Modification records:
▶
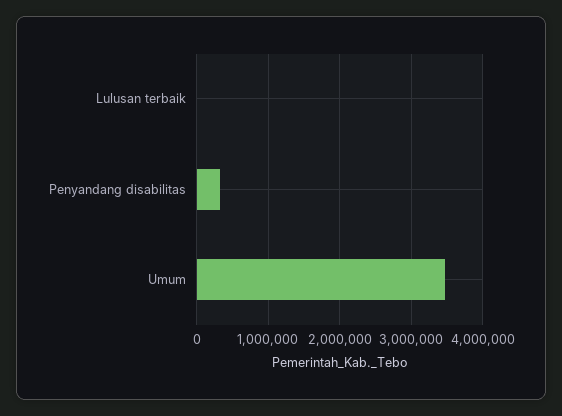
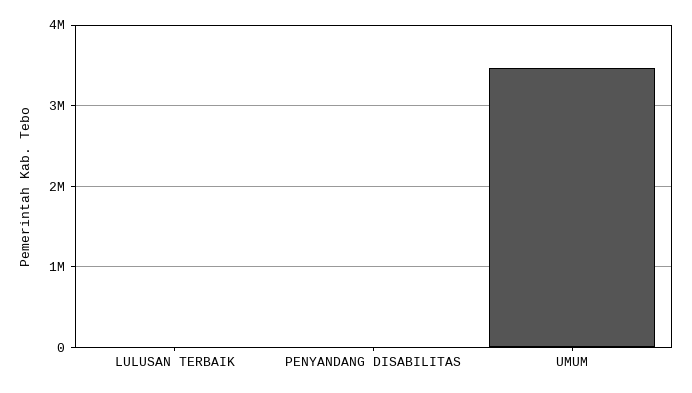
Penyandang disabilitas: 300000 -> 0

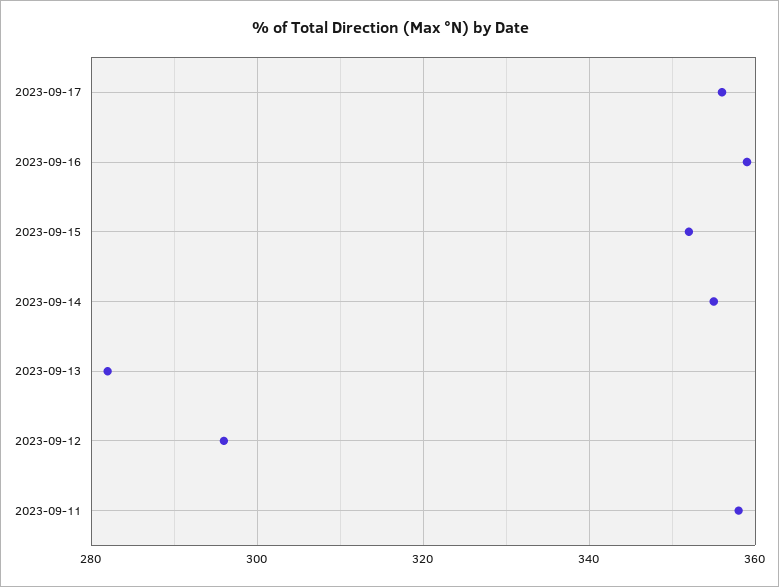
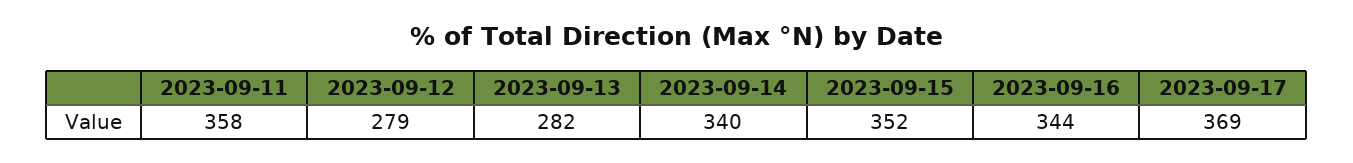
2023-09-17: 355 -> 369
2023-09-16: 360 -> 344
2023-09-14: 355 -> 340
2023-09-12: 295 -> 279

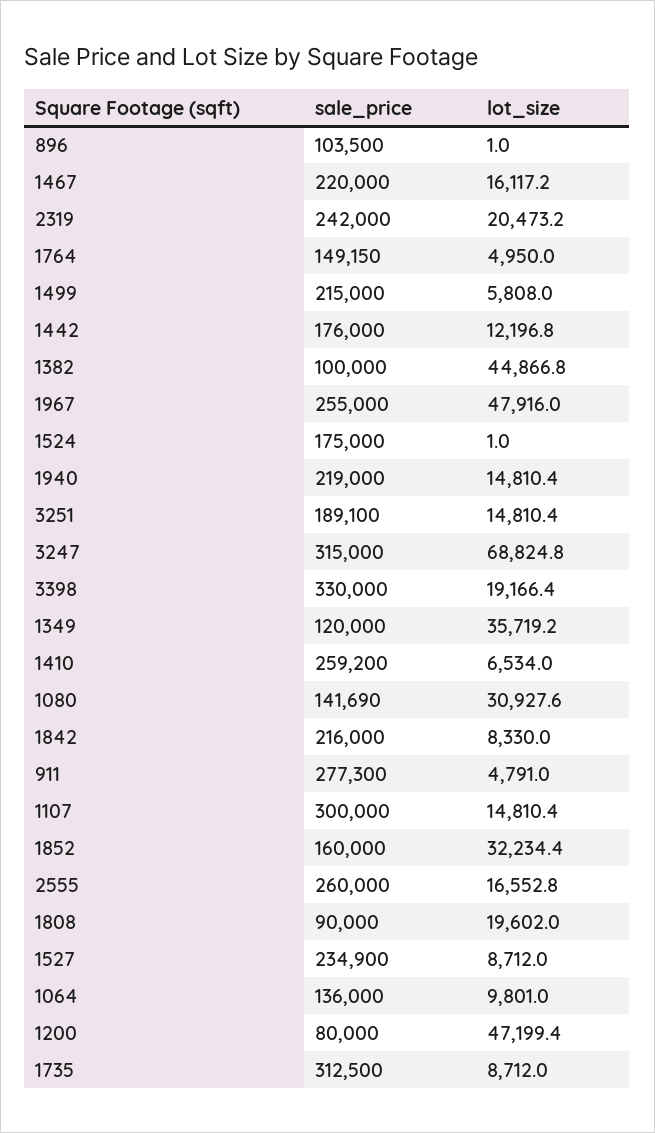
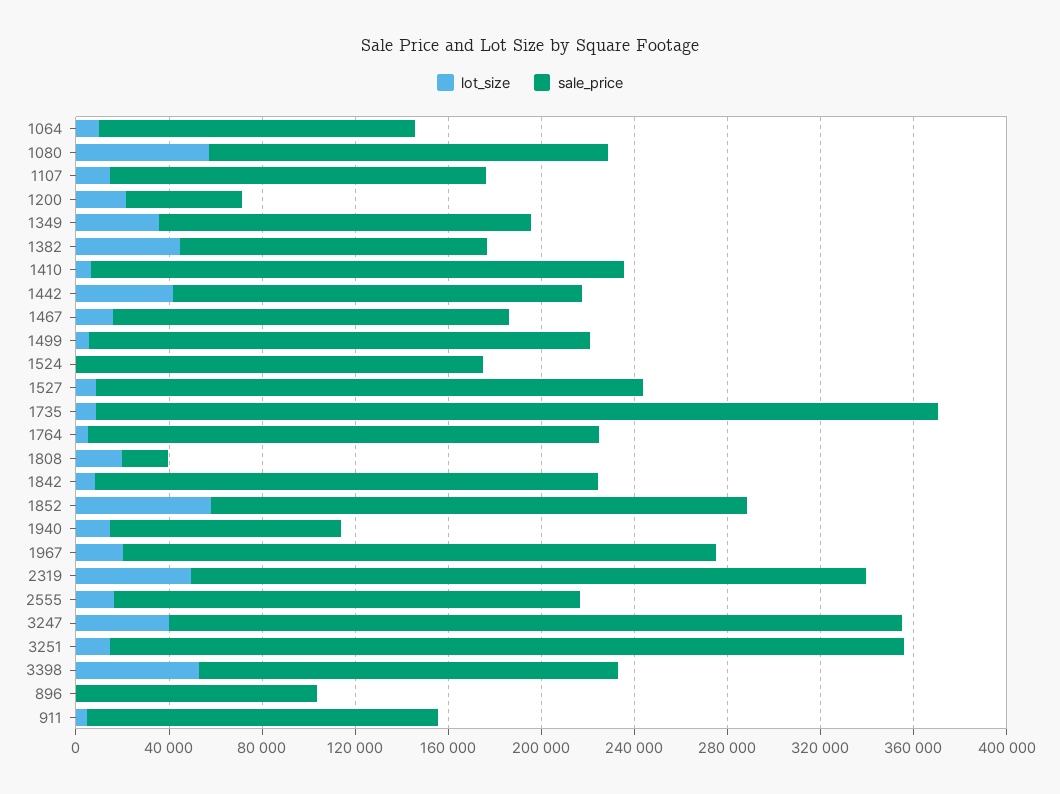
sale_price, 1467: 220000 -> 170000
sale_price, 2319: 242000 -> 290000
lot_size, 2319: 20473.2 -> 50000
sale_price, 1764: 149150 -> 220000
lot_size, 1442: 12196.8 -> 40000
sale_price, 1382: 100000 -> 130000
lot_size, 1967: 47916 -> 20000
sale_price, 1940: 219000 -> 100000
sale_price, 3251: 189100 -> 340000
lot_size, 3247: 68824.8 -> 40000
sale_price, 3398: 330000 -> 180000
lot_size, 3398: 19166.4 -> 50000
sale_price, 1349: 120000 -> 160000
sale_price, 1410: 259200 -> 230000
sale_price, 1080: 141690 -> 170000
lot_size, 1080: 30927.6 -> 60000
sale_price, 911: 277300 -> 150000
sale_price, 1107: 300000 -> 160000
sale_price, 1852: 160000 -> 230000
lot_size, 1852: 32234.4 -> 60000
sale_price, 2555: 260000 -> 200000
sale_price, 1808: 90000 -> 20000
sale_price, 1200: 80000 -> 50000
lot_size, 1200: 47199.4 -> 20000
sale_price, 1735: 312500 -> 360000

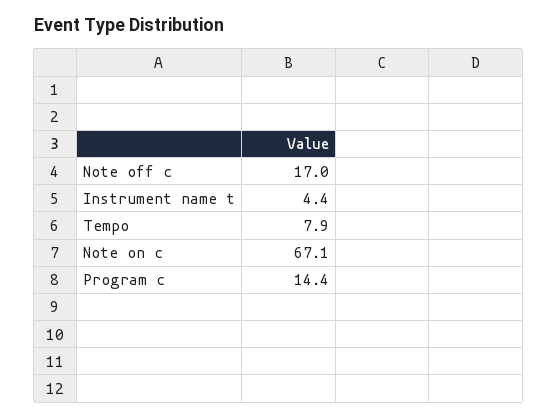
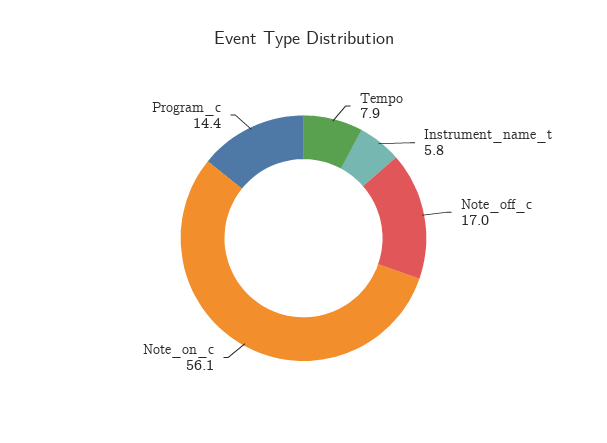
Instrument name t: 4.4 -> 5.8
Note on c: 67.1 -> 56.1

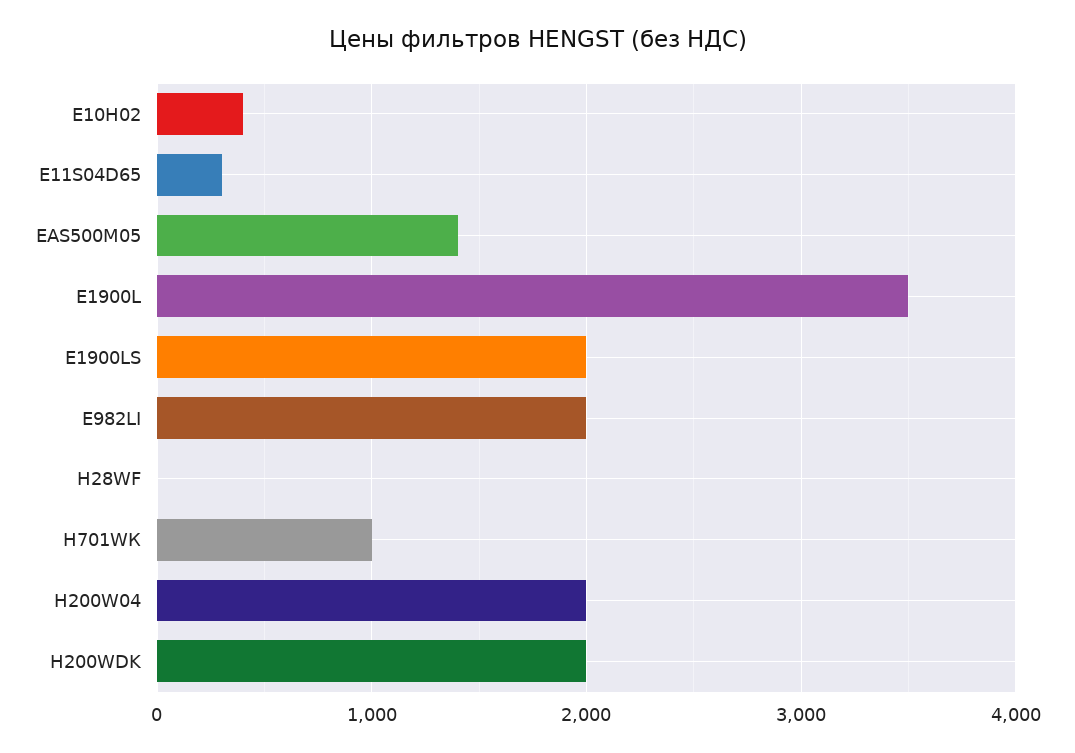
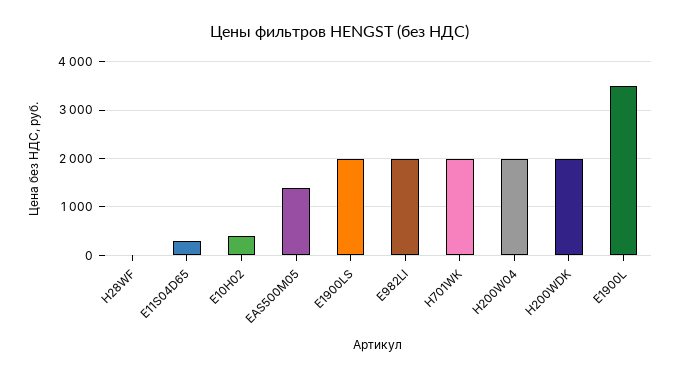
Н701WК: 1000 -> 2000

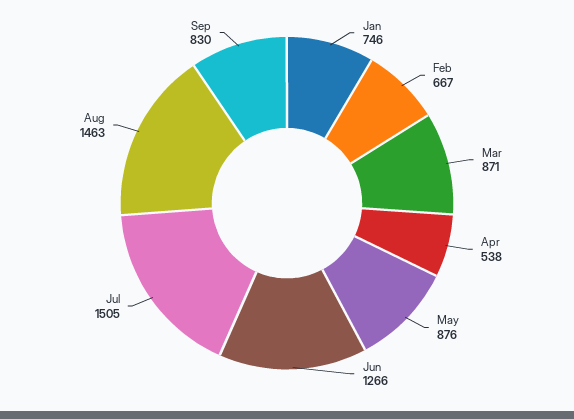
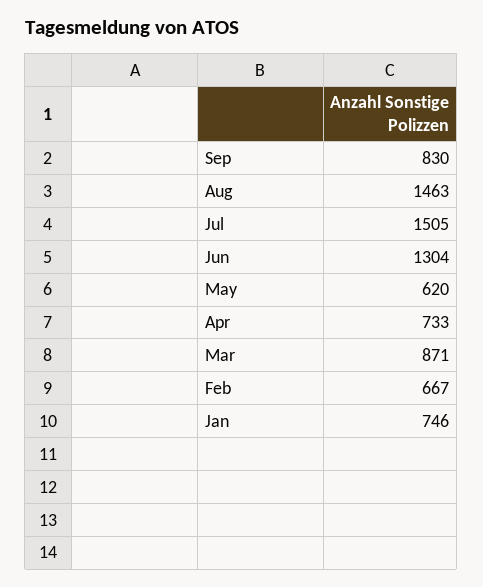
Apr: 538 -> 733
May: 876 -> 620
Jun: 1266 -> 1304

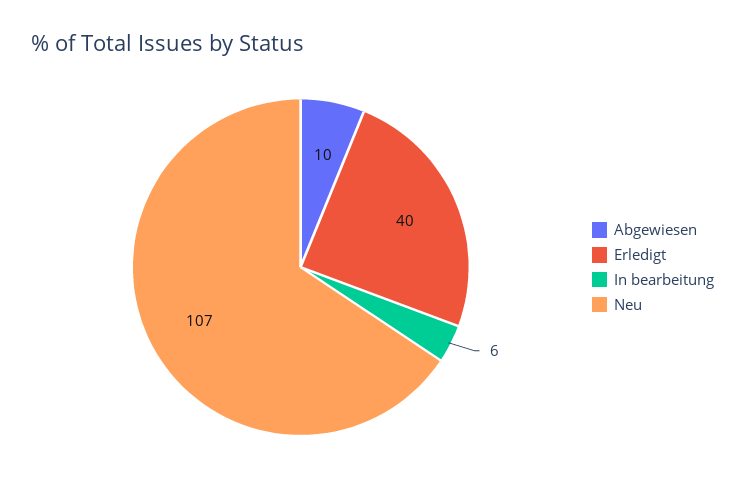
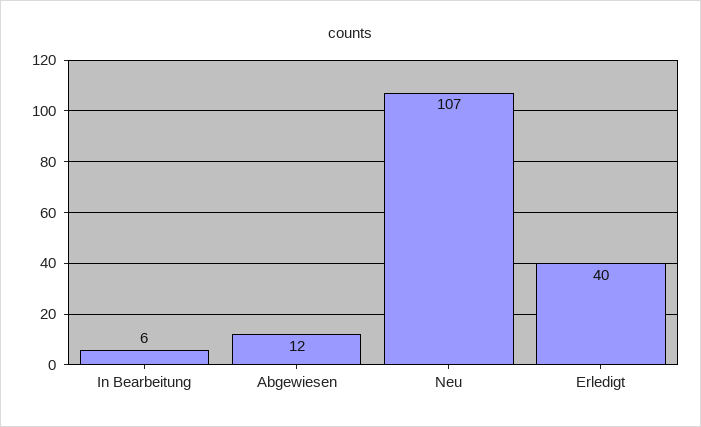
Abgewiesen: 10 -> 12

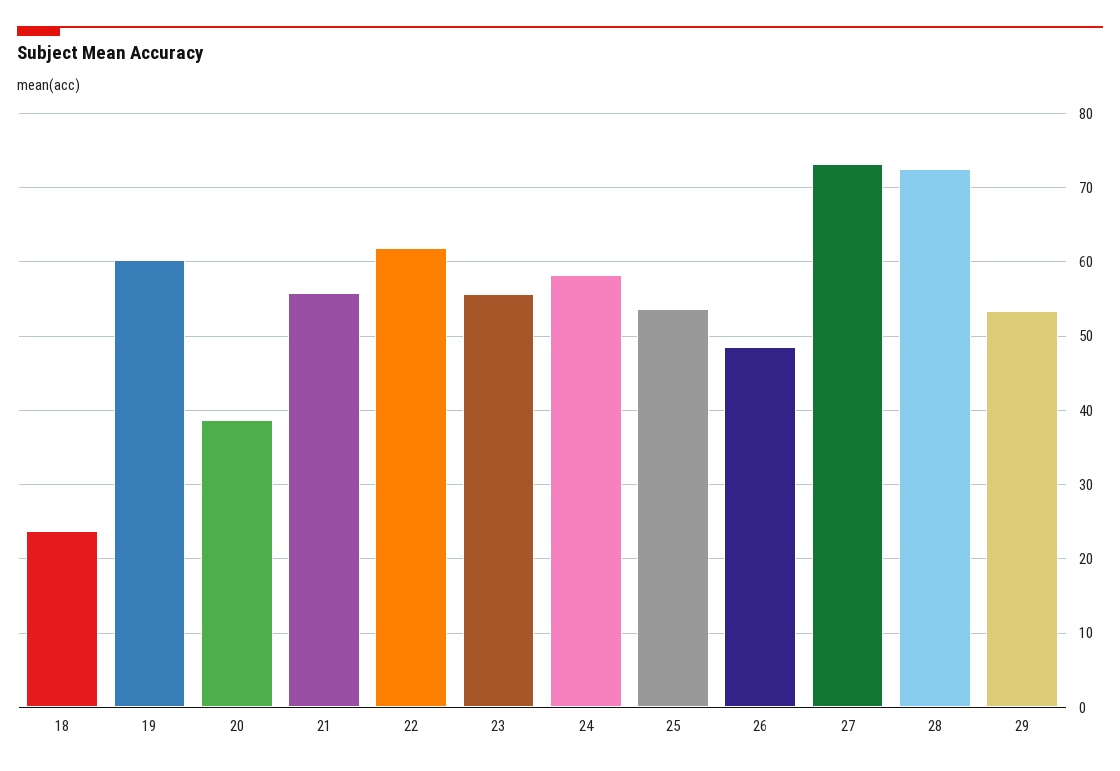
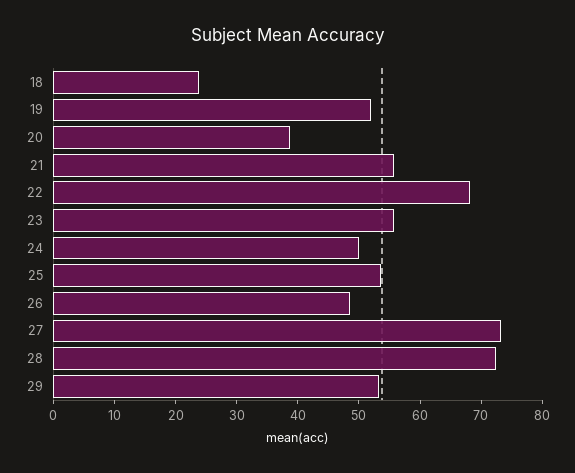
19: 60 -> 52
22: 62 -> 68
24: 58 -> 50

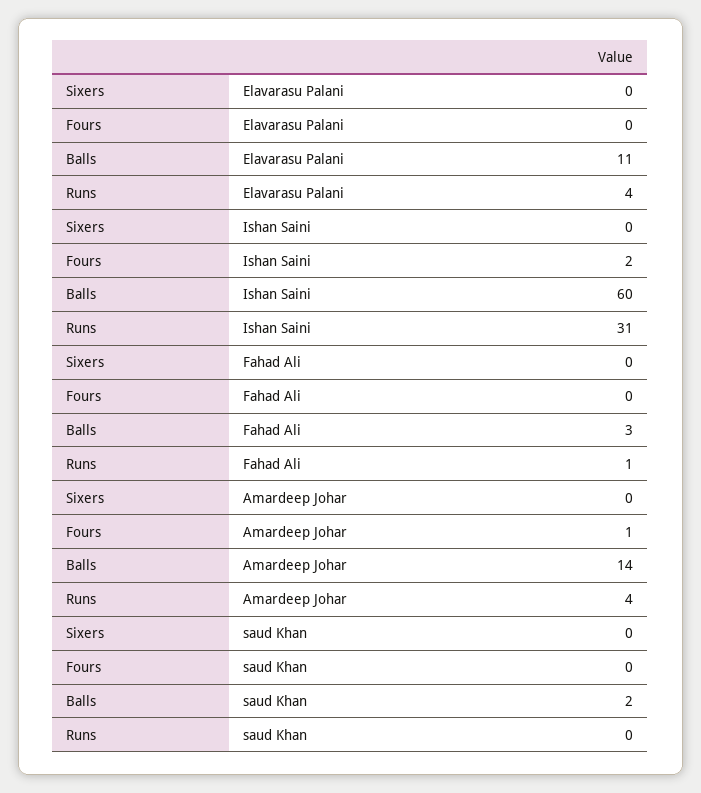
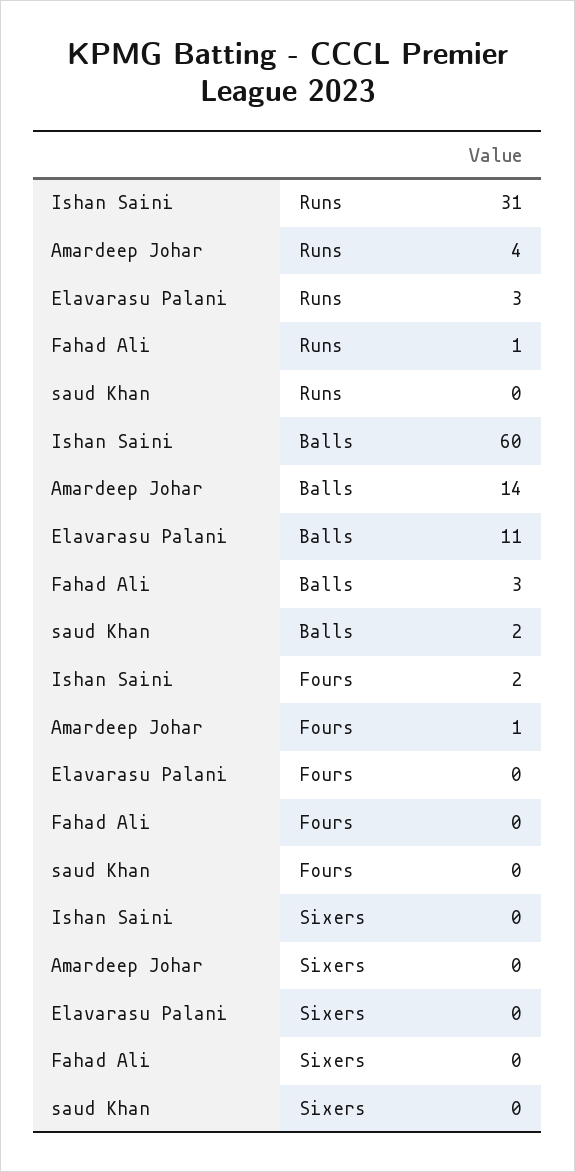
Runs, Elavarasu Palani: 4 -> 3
◀
JOB: Pictures stay out; the data above is to be returned exactly.

ANSWER BOX:
Penyandang disabilitas: 300000 -> 0

2023-09-17: 355 -> 369
2023-09-16: 360 -> 344
2023-09-14: 355 -> 340
2023-09-12: 295 -> 279

sale_price, 1467: 220000 -> 170000
sale_price, 2319: 242000 -> 290000
lot_size, 2319: 20473.2 -> 50000
sale_price, 1764: 149150 -> 220000
lot_size, 1442: 12196.8 -> 40000
sale_price, 1382: 100000 -> 130000
lot_size, 1967: 47916 -> 20000
sale_price, 1940: 219000 -> 100000
sale_price, 3251: 189100 -> 340000
lot_size, 3247: 68824.8 -> 40000
sale_price, 3398: 330000 -> 180000
lot_size, 3398: 19166.4 -> 50000
sale_price, 1349: 120000 -> 160000
sale_price, 1410: 259200 -> 230000
sale_price, 1080: 141690 -> 170000
lot_size, 1080: 30927.6 -> 60000
sale_price, 911: 277300 -> 150000
sale_price, 1107: 300000 -> 160000
sale_price, 1852: 160000 -> 230000
lot_size, 1852: 32234.4 -> 60000
sale_price, 2555: 260000 -> 200000
sale_price, 1808: 90000 -> 20000
sale_price, 1200: 80000 -> 50000
lot_size, 1200: 47199.4 -> 20000
sale_price, 1735: 312500 -> 360000

Instrument name t: 4.4 -> 5.8
Note on c: 67.1 -> 56.1

Н701WК: 1000 -> 2000

Apr: 538 -> 733
May: 876 -> 620
Jun: 1266 -> 1304

Abgewiesen: 10 -> 12

19: 60 -> 52
22: 62 -> 68
24: 58 -> 50

Runs, Elavarasu Palani: 4 -> 3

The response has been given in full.